O pedido foi apresentado nesta semana e questiona a legalidade, os critérios técnicos e os possíveis impactos eleitorais da campanha, lançada pela Secom antes da aprovação definitiva da proposta pelo Congresso Nacional.
No documento, os parlamentares afirmam que a publicidade foi veiculada quando a proposta de emenda à Constituição que trata do tema ainda estava em tramitação legislativa. Segundo eles, o governo utilizou recursos públicos para promover uma medida que ainda dependia de aprovação parlamentar.

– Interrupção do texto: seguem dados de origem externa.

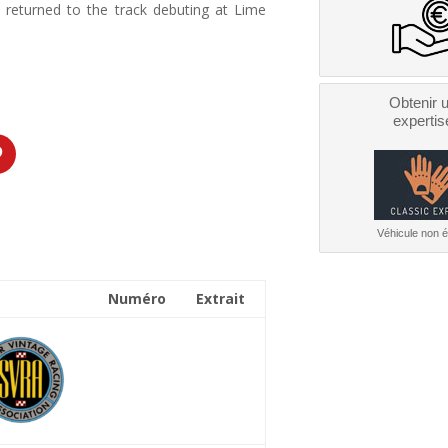
 returned to the track debuting at Lime
Obtenir 
expertis
Véhicule non él
Numéro
Extrait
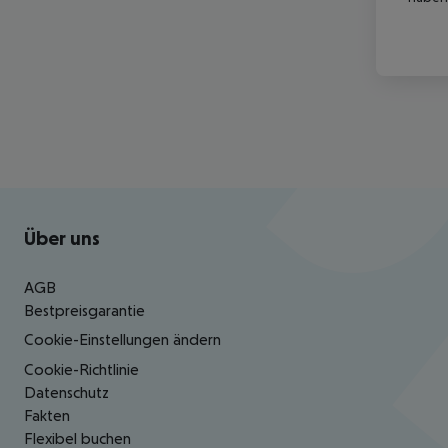
Footer
Footer navigation
Über uns
AGB
Bestpreisgarantie
Cookie-Einstellungen ändern
Cookie-Richtlinie
Datenschutz
Fakten
Flexibel buchen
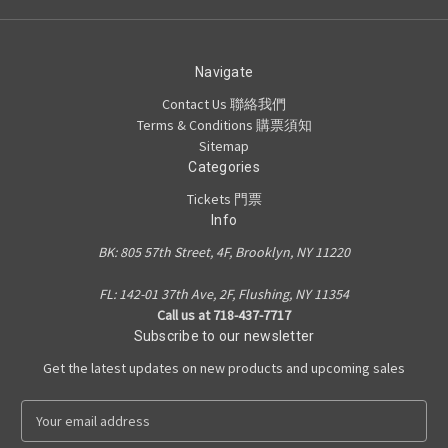
Navigate
Contact Us 聯絡我們
Terms & Conditions 購票須知
Sitemap
Categories
Tickets 門票
Info
BK: 805 57th Street, 4F, Brooklyn, NY 11220
FL: 142-01 37th Ave, 2F, Flushing, NY 11354
Call us at 718-437-7717
Subscribe to our newsletter
Get the latest updates on new products and upcoming sales
E
m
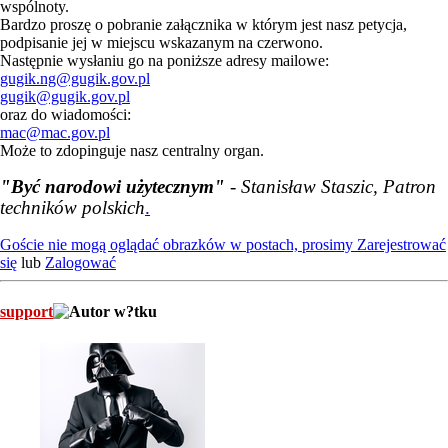
wspólnoty.
Bardzo proszę o pobranie załącznika w którym jest nasz petycja,
podpisanie jej w miejscu wskazanym na czerwono.
Następnie wysłaniu go na poniższe adresy mailowe:
gugik.ng@gugik.gov.pl
gugik@gugik.gov.pl
oraz do wiadomości:
mac@mac.gov.pl
Może to zdopinguje nasz centralny organ.
"Być narodowi użytecznym"
- Stanisław Staszic, Patron
techników polskich
.
Goście nie mogą oglądać obrazków w postach, prosimy
Zarejestrować
się
lub
Zalogować
support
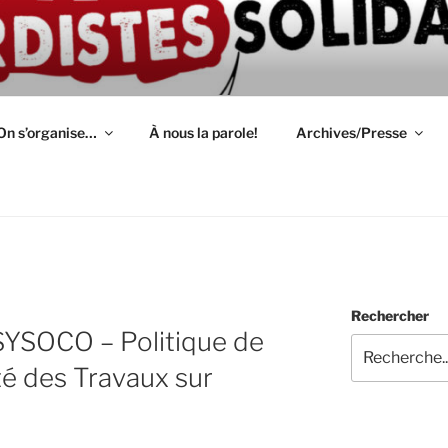
ION D'AUTODÉFENSE 
épendant(e)s : lutte, entraide, partage d'infos et témoignage
S
On s’organise…
À nous la parole!
Archives/Presse
Rechercher
YSOCO – Politique de
té des Travaux sur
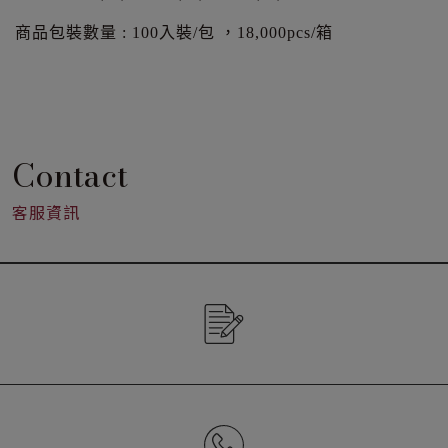
商品包裝數量 : 100入裝/包 ，18,000pcs/箱
Contact
客服資訊
CONTACT US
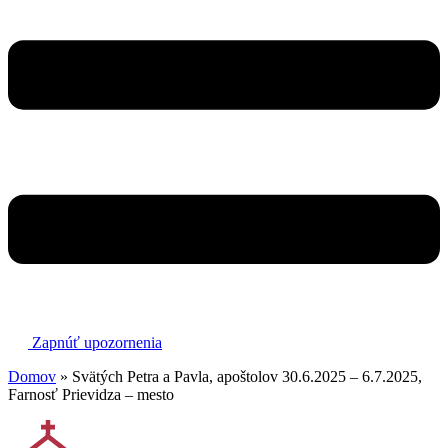
Zapnúť upozornenia
Domov
»
Svätých Petra a Pavla, apoštolov 30.6.2025 – 6.7.2025,
Farnosť Prievidza – mesto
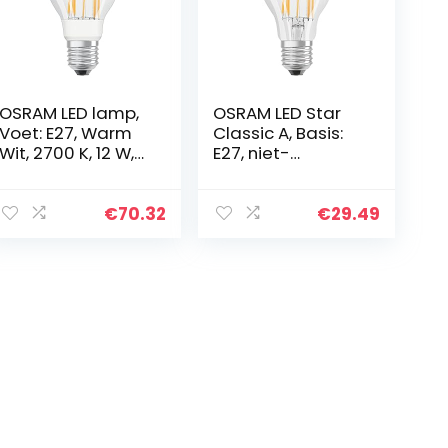
OSRAM LED lamp,
OSRAM LED Star
Voet: E27, Warm
Classic A, Basis:
Wit, 2700 K, 12 W,
E27, niet-
vervanging voor
dimbaar, Warm
100 W gloeilamp,
Wit, 2700 K, 11 W,
LED Retrofit
vervanging voor
€
70.32
€
29.49
CLASSIC A DIM, set
100 W gloeilamp,
van…
helder, LED…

Entre os esclarecimentos solicitados, o Novo pede que a Secom informe qual foi a justificativa técnica e jurídica para o investimento de 80 milhões de reais, apresente estudos que embasaram a campanha e detalhe a distribuição dos recursos entre televisão, rádio, internet, mídia impressa e influenciadores digitais.
Os deputados também questionam por que o valor destinado à divulgação do fim da escala 6×1 teria sido superior ao de outras campanhas federais recentes.
No requerimento, citam que a quantia seria o dobro dos recursos destinados à divulgação da ampliação da faixa de isenção do Imposto de Renda para trabalhadores que recebem até 5 mil reais mensais e superior aos gastos com a campanha do programa Desenrola Brasil.
Outro ponto levantado pelos parlamentares é a eventual análise jurídica da campanha. Eles pedem cópias de pareceres da Advocacia-Geral da União (AGU), caso tenham sido elaborados, e questionam se houve avaliação prévia dos riscos eleitorais da ação publicitária.
Na justificativa do requerimento, Adriana Ventura e Luiz Lima argumentam que a Constituição determina que a publicidade governamental tenha caráter educativo, informativo ou de orientação social, vedando a promoção pessoal de autoridades. Os deputados afirmam haver dúvidas sobre a compatibilidade da campanha com esses princípios constitucionais, especialmente em um contexto pré-eleitoral.